** Opening Data for review block **

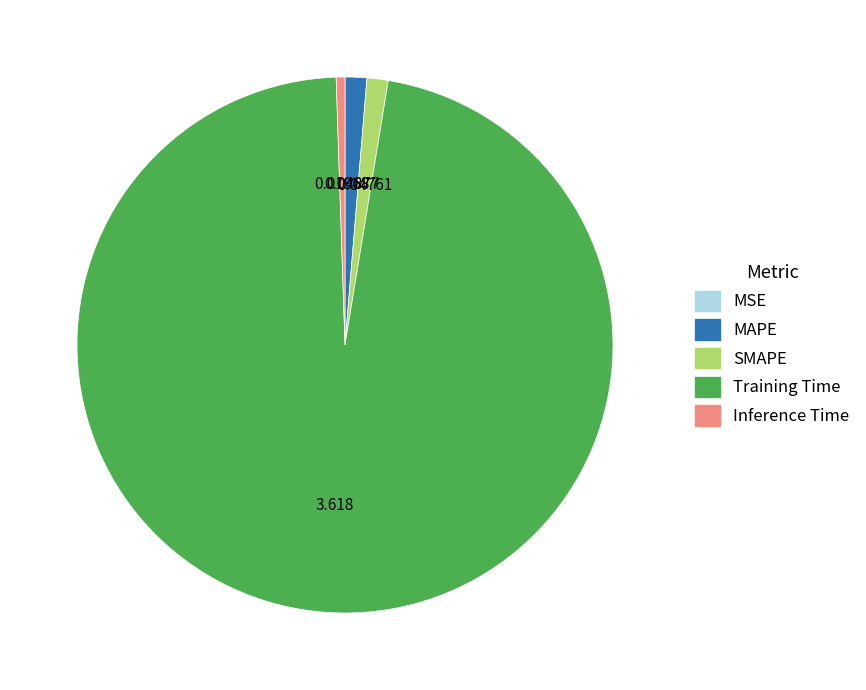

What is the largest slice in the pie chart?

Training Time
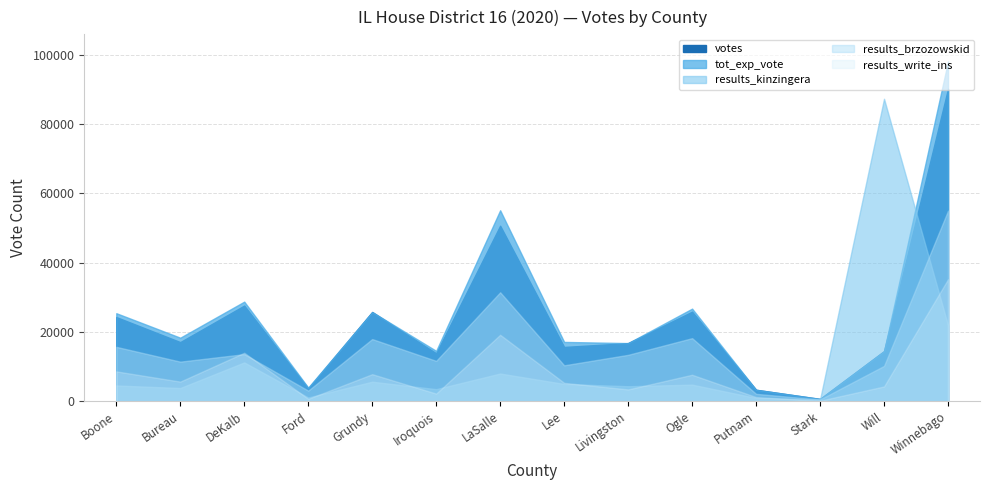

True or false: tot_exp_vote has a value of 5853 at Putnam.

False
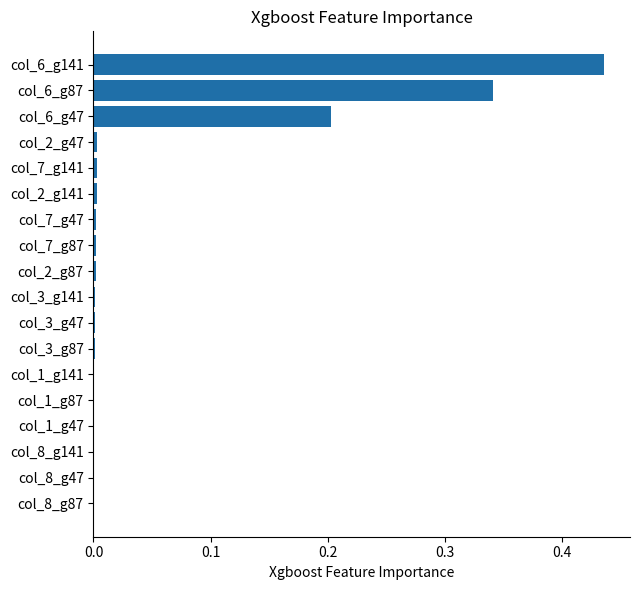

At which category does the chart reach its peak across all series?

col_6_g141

** Closing Data for review block **
** Opening Data for review block **

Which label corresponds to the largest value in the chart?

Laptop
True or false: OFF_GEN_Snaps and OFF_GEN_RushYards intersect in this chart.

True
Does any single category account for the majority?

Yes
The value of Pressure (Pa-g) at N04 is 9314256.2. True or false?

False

** Closing Data for review block **

== What is being asked ==
Convert the records into a JSON list of strings, one string per line, leaving out blank lines. Begin at the line that contains "Which label corresponds" and stop after the line that contains "Does any single".

== Exercise result ==
[
  "Which label corresponds to the largest value in the chart?",
  "Laptop",
  "True or false: OFF_GEN_Snaps and OFF_GEN_RushYards intersect in this chart.",
  "True",
  "Does any single category account for the majority?"
]